Empirical Evaluation and Capability Profiling
Comprehensive experiments on WebForge-Bench include an array of SOTA closed and open-source agents, text-only and multimodal. Multiple findings stand out:
- Difficulty Stratification: All models, including frontier multimodal LLMs (e.g., Gemini-3-Pro, Claude-4.5-Sonnet), show steep accuracy decay as difficulty increases. Level-1 tasks yield >73% accuracy for top models; Level-3 produces strong separation (e.g., Gemini-3-Pro 58.0% vs. Qwen3-Omni-30B 2.4%). This validates the discriminative efficacy of the multi-dimensional framework.
- Domain Sensitivity: Cross-domain analysis reveals substantial and consistent performance shifts: info retrieval tasks are universally easier, while consumer transaction and content moderation domains manifest distinct failure modes, especially in irreversible or nuanced policy judgment scenarios. These distinctions are not visible under conventional aggregate scoring, highlighting the necessity of structured multi-axis benchmarks.
- Modality Impact: Removal of visual input consistently decreases accuracy by 14–16 points for multimodal models, and the effect amplifies with increasing task difficulty.
Ablation studies confirm the each pipeline component’s critical role: omission of plan refinement or post-generation refinement leads to substantial declines in validation pass rates (from 74.1% to 51.4%).

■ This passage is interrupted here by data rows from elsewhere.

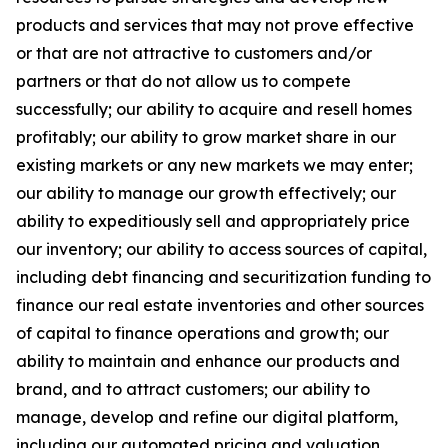
products and services that may not prove effective
or that are not attractive to customers and/or
partners or that do not allow us to compete
successfully; our ability to acquire and resell homes
profitably; our ability to grow market share in our
existing markets or any new markets we may enter;
our ability to manage our growth effectively; our
ability to expeditiously sell and appropriately price
our inventory; our ability to access sources of capital,
including debt financing and securitization funding to
finance our real estate inventories and other sources
of capital to finance operations and growth; our
ability to maintain and enhance our products and
brand, and to attract customers; our ability to
manage, develop and refine our digital platform,
including our automated pricing and valuation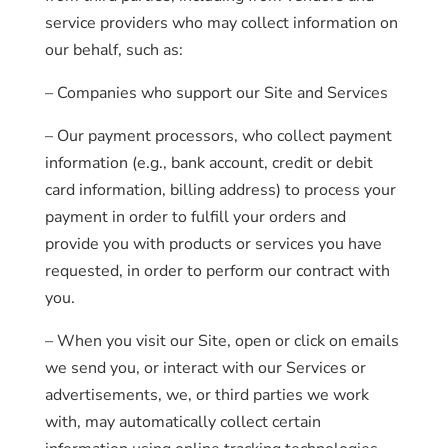
service providers who may collect information on
our behalf, such as:
– Companies who support our Site and Services
– Our payment processors, who collect payment
information (e.g., bank account, credit or debit
card information, billing address) to process your
payment in order to fulfill your orders and
provide you with products or services you have
requested, in order to perform our contract with
you.
– When you visit our Site, open or click on emails
we send you, or interact with our Services or
advertisements, we, or third parties we work
with, may automatically collect certain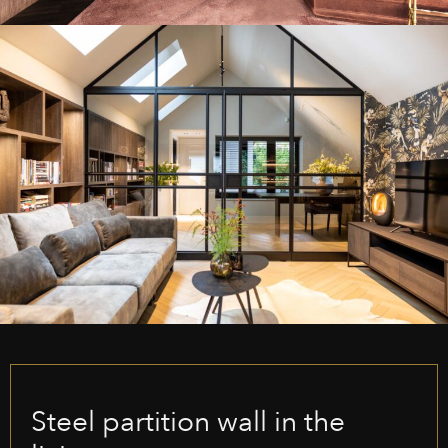
Steel partition wall in the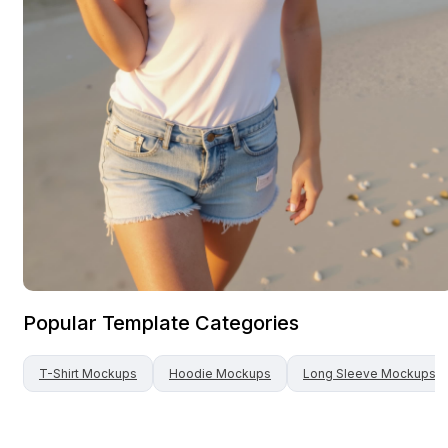
Popular Template Categories
T-Shirt
Mockups
Hoodie
Mockups
Long Sleeve
Mockups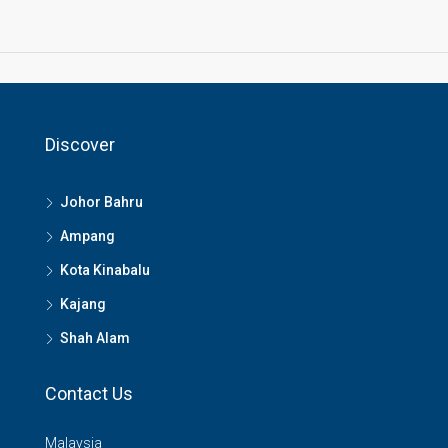
Discover
Johor Bahru
Ampang
Kota Kinabalu
Kajang
Shah Alam
Contact Us
Malaysia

Robust Anti-Cheating Mechanisms
WebForge enforces a final-state evaluation paradigm: agents’ outputs are judged only on end-state correctness, not trajectory, and sensitive solution data is encrypted or gated by operational code. The presence of adversarial answer codes ensures that partial mistake patterns are mapped to plausible, but strictly incorrect, outputs—eliminating source-level answer leakage and facilitating precise diagnostic error analysis. This obviates the need for ad hoc, potentially subjective semantic reward functions that plague prior work.
Practical and Theoretical Implications
WebForge conclusively demonstrates that highly realistic, reproducible, and scalable browser agent benchmarks can be fully automated. By escaping the realism–reproducibility–scalability trilemma, the methodology enables:
- Creation of continuously updating testbeds immune to the decay and maintenance costs associated with manual curation and content drift.

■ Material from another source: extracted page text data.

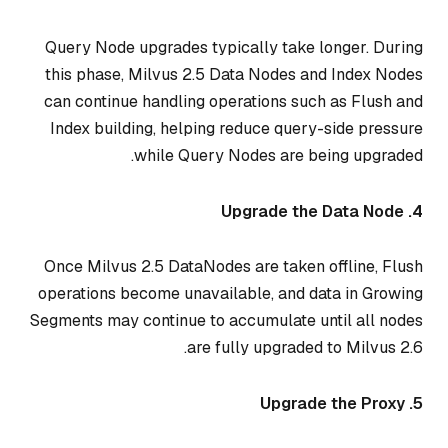
Query Node upgrades typically take longer. During
this phase, Milvus 2.5 Data Nodes and Index Nodes
can continue handling operations such as Flush and
Index building, helping reduce query-side pressure
while Query Nodes are being upgraded.
4. Upgrade the Data Node
Once Milvus 2.5 DataNodes are taken offline, Flush
operations become unavailable, and data in Growing
Segments may continue to accumulate until all nodes
are fully upgraded to Milvus 2.6.
5. Upgrade the Proxy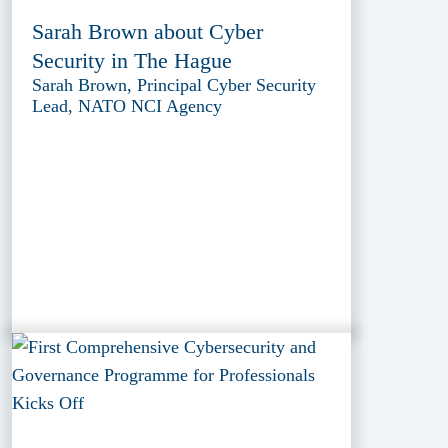
Sarah Brown about Cyber
Security in The Hague
Sarah Brown, Principal Cyber Security
Lead, NATO NCI Agency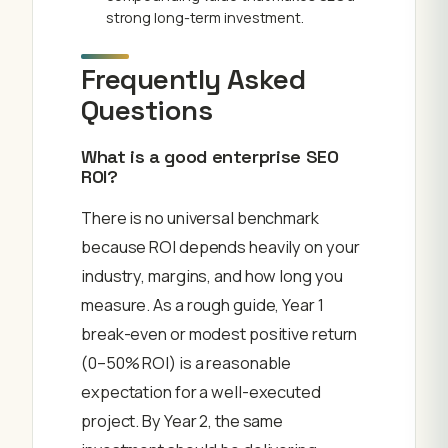
strong long-term investment.
Frequently Asked
Questions
What is a good enterprise SEO
ROI?
There is no universal benchmark
because ROI depends heavily on your
industry, margins, and how long you
measure. As a rough guide, Year 1
break-even or modest positive return
(0–50% ROI) is a reasonable
expectation for a well-executed
project. By Year 2, the same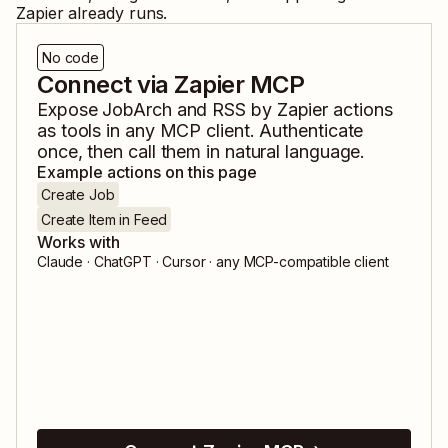
Zapier already runs.
No code
Connect via Zapier MCP
Expose
JobArch
and
RSS by Zapier
actions
as tools in any MCP client. Authenticate
once, then call them in natural language.
Example actions on this page
Create Job
Create Item in Feed
Works with
Claude · ChatGPT · Cursor · any MCP-compatible client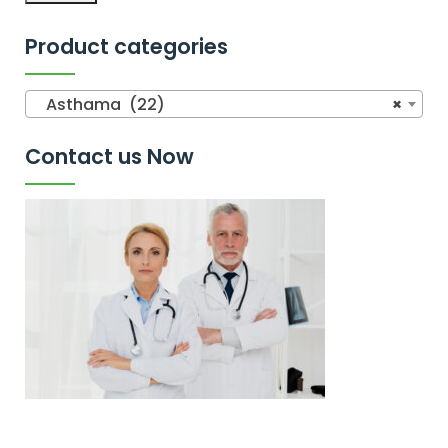
Product categories
Asthama (22)
×
Contact us Now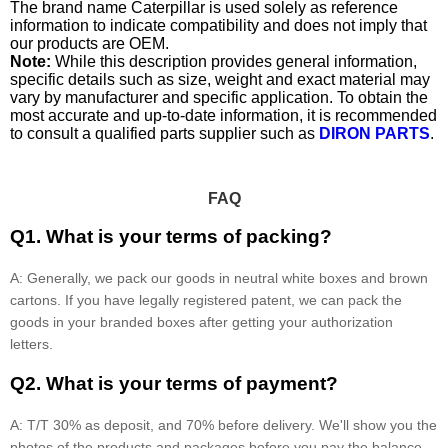
The brand name Caterpillar is used solely as reference
information to indicate compatibility and does not imply that
our products are OEM.
Note:
While this description provides general information,
specific details such as size, weight and exact material may
vary by manufacturer and specific application. To obtain the
most accurate and up-to-date information, it is recommended
to consult a qualified parts supplier such as
DIRON PARTS
.
FAQ
Q1. What is your terms of packing?
A: Generally, we pack our goods in neutral white boxes and brown
cartons. If you have legally registered patent, we can pack the
goods in your branded boxes after getting your authorization
letters.
Q2. What is your terms of payment?
A: T/T 30% as deposit, and 70% before delivery. We'll show you the
photos of the products and packages before you pay the balance.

- Systematic, interpretable diagnosis of agent weaknesses along multiple cognitive-action axes, spurring targeted algorithmic improvements.
- Generation of arbitrary quantities of labeled, browser-executable training data as a future extension, addressing the paucity of high-quality RL trajectories for web agents.
- A robust platform for research into open questions on multi-modal grounding (text/image), sim-to-real transfer, and agentic error recovery under realistically noisy and diverse web scenarios.
The pipeline’s compositional, modular nature also makes it adaptable for future inclusion of simulated backends, collaborative workflows, and additional forms of visual or interaction noise, which are necessary as agent benchmarks are pushed toward more challenging operational frontiers.
Conclusion
WebForge provides a robust methodology and implementation for multi-dimensional, strictly automated, browser agent benchmarking. Unlike previous methods, it supplies task generation, interactive web environment synthesis, real-web disturbance injection, and machine-verified solvability checks, all without human annotation. The dataset and empirical results validate the effectiveness and necessity of multi-axis difficulty control for comprehensive agent evaluation. This pipeline will underpin the next generation of RL/LLM research on practical and diverse browser automation agents, and its extension to automated training corpora is an obvious and promising avenue.